Tucker is expected to make his second Olympic team, and could be a medal threat. Since the Sochi Games, only three-time Olympic champion Felix Loch of Germany has won more Olympic-distance World Cup races, although all three of Tucker’s victories came on familiar North American tracks.
Brett, who sold his company West World Media in 2015, plans on reprising his role as his son’s social media manager in PyeongChang with his trademark enthusiasm. He travels to many of the World Cup races to gather content, using a “secret method” to photograph the fast-moving sport.
“Everyone knows Tucker’s Dad,” Germaine said, “and they love when he’s around.”
Brett owns license plates that read “LUGE” and “LUGE DAD.” A large Olympic flag welcomes guests to his Ridgefield home.
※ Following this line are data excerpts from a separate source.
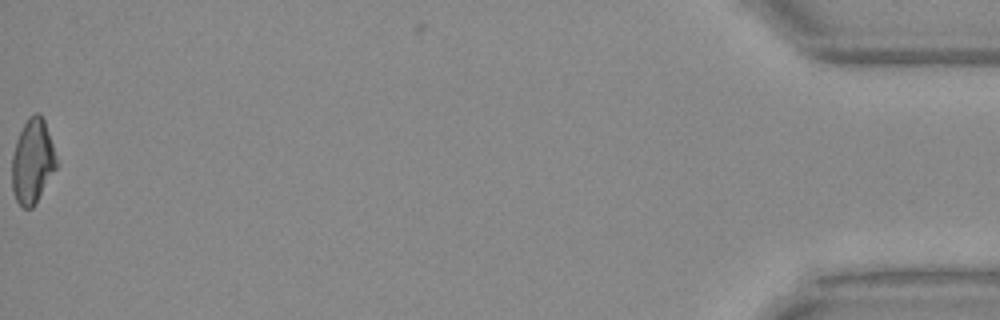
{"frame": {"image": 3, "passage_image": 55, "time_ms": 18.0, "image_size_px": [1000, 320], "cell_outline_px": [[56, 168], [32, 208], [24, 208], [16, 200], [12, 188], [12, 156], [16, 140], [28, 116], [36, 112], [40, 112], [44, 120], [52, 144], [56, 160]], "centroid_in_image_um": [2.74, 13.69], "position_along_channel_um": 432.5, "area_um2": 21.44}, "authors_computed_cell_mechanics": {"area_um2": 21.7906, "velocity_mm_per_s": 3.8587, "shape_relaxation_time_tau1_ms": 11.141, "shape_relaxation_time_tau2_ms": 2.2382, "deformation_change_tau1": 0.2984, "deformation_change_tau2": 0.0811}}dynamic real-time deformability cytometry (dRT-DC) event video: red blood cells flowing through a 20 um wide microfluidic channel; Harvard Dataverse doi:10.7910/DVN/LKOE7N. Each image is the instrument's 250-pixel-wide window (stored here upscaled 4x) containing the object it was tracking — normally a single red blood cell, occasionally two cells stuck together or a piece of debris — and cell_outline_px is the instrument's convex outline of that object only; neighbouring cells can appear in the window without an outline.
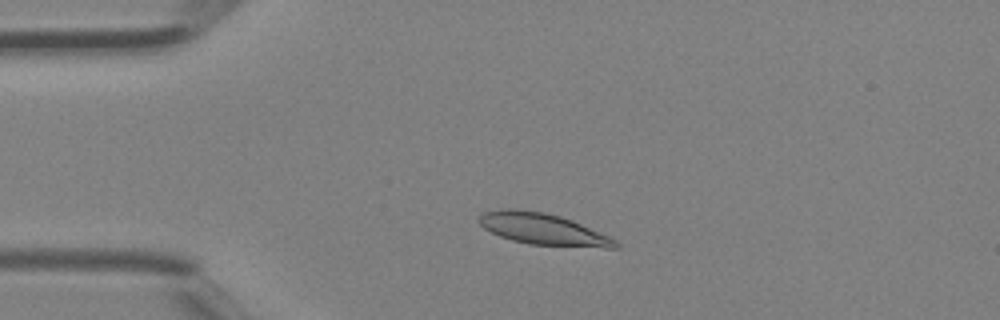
{"species": "Egyptian fruit bat (a non-hibernating species)", "species_latin": "Rousettus aegyptiacus", "temperature_condition": "room temperature", "stored_images_in_passage": 37, "camera_frame_rate_fps": 3000, "um_per_image_px": 0.085, "animal": {"sex": "female"}, "frame": {"image": 1, "passage_image": 5, "time_ms": 1.333, "image_size_px": [1000, 320], "cell_outline_px": [[620, 248], [604, 248], [528, 244], [512, 240], [500, 236], [484, 228], [476, 220], [484, 212], [500, 208], [516, 208], [544, 212], [560, 216], [572, 220], [608, 236], [616, 240], [620, 244]], "centroid_in_image_um": [46.14, 19.47], "position_along_channel_um": 38.9, "area_um2": 25.14}}
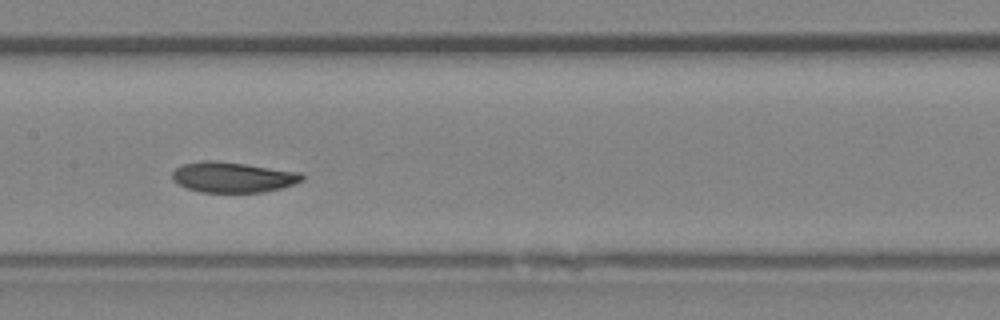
{"frame": {"image": 2, "passage_image": 16, "time_ms": 5.0, "image_size_px": [1000, 320], "cell_outline_px": [[304, 180], [280, 188], [264, 192], [200, 192], [188, 188], [172, 180], [172, 172], [176, 168], [184, 164], [204, 160], [216, 160], [300, 172], [304, 176]], "centroid_in_image_um": [19.78, 15.06], "position_along_channel_um": 187.6, "area_um2": 22.83}}
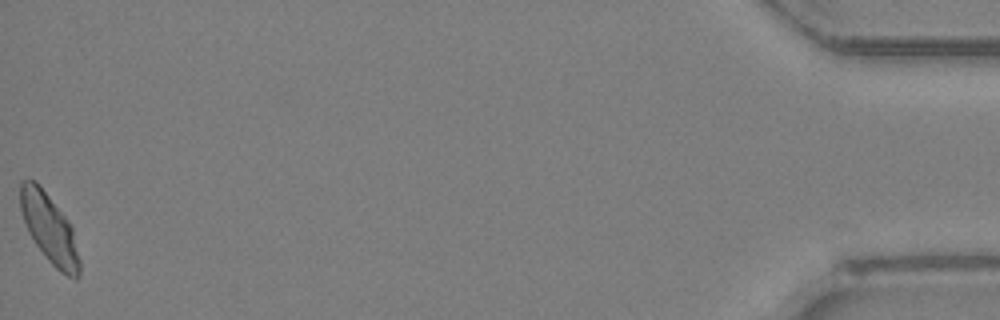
{"frame": {"image": 3, "passage_image": 37, "time_ms": 12.0, "image_size_px": [1000, 320], "cell_outline_px": [[80, 276], [76, 280], [60, 272], [48, 260], [36, 244], [28, 232], [20, 208], [20, 184], [24, 180], [36, 180], [64, 216], [72, 228], [80, 260]], "centroid_in_image_um": [4.2, 19.46], "position_along_channel_um": 431.0, "area_um2": 23.47}}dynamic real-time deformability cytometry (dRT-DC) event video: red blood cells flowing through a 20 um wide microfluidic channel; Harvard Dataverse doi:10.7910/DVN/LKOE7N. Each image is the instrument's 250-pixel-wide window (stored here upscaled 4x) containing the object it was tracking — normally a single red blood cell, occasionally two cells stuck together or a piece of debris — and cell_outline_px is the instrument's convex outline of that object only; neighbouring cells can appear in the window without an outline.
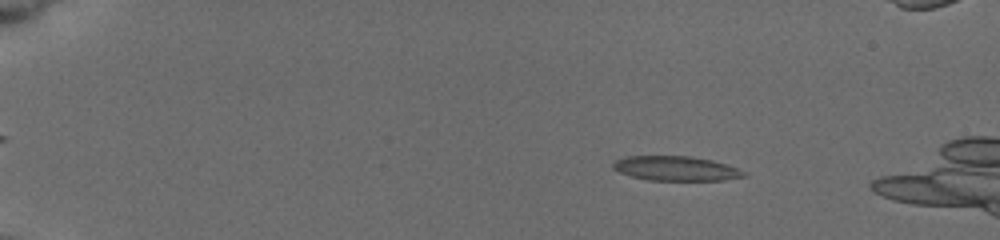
{"species": "common noctule bat (a hibernating species)", "species_latin": "Nyctalus noctula", "temperature_condition": "cold", "stored_images_in_passage": 25, "camera_frame_rate_fps": 3000, "um_per_image_px": 0.085, "animal": {"sex": "female", "body_mass_g": 19.5, "forearm_length_mm": 54.1}, "frame": {"image": 1, "passage_image": 3, "time_ms": 1.333, "image_size_px": [1000, 240], "cell_outline_px": [[748, 176], [724, 180], [648, 180], [632, 176], [620, 172], [612, 168], [612, 164], [616, 160], [624, 156], [692, 156], [712, 160], [748, 172]], "centroid_in_image_um": [57.47, 14.31], "position_along_channel_um": 27.5, "area_um2": 18.73}}
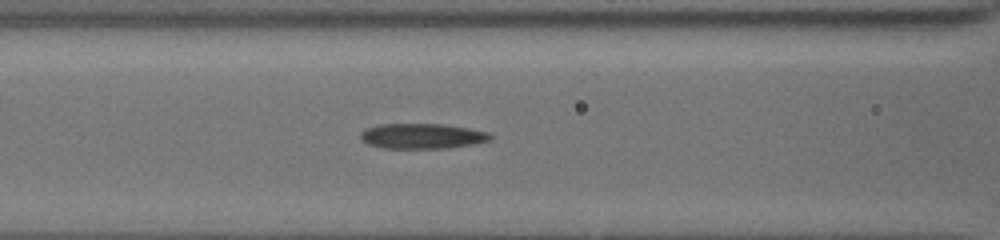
{"frame": {"image": 2, "passage_image": 15, "time_ms": 6.667, "image_size_px": [1000, 240], "cell_outline_px": [[492, 140], [476, 144], [448, 148], [384, 148], [368, 144], [360, 140], [360, 132], [368, 128], [380, 124], [444, 124], [468, 128], [488, 132], [492, 136]], "centroid_in_image_um": [35.91, 11.57], "position_along_channel_um": 130.7, "area_um2": 19.19}}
He also has two daughters, but the first line of his Twitter bio is “Tucker's Dad.” He distributed 4,000 “Team Tucker” shirts at his own expense to supporters prior to the Sochi Games. Even his 150-pound English mastiff is named Sochi.
“If he’s not USA Luge’s biggest fan, he’s certainly top-three,” said Gordy Sheer, USA Luge’s Marketing Director and a 1998 Olympic doubles silver medalist.
Tucker still receives occasional social media messages, especially during prom season. Germaine joked that other girls are going to be disappointed when they find out Tucker is in a relationship. Even Brett, who is happily married to Tucker’s mother Pam, has received messages asking if he is single.
Now that Tucker has a girlfriend, he joked that his father is “blacklisted” from saying anything incendiary to the media. But as they spoke to NBCOlympics.com from their kitchen table, they acknowledged that silencing Brett might prove impossible.
“I will certainly keep my mouth shut this time,” Brett said, laughing. “But I’m not supposed to be talking to the media, and here I am I talking to you!”